** Try it **
Skip the pictures. Set down, word for word, the lines from the start of the material up to and including the line with "Wheeler and students".

Records shown: Begin

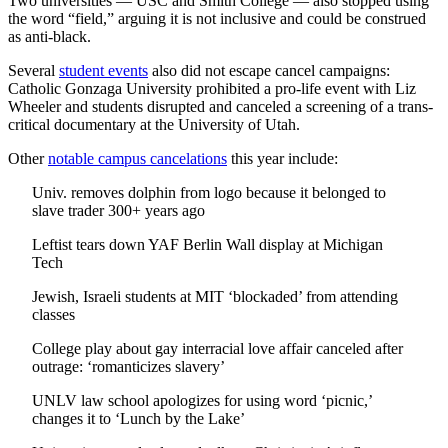
Two universities — USC and Smith College — also stopped using
the word “field,” arguing it is not inclusive and could be construed
as anti-black.
Several
student events
also did not escape cancel campaigns:
Catholic Gonzaga University prohibited a pro-life event with Liz
Wheeler and students disrupted and canceled a screening of a trans-
critical documentary at the University of Utah.
Other
notable campus cancelations
this year include:
Univ. removes dolphin from logo because it belonged to
slave trader 300+ years ago
Leftist tears down YAF Berlin Wall display at Michigan
Tech
Jewish, Israeli students at MIT ‘blockaded’ from attending
classes
College play about gay interracial love affair canceled after
outrage: ‘romanticizes slavery’
UNLV law school apologizes for using word ‘picnic,’
changes it to ‘Lunch by the Lake’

Records shown: End

** Exercise answer **
Two universities — USC and Smith College — also stopped using
the word “field,” arguing it is not inclusive and could be construed
as anti-black.
Several
student events
also did not escape cancel campaigns:
Catholic Gonzaga University prohibited a pro-life event with Liz
Wheeler and students disrupted and canceled a screening of a trans-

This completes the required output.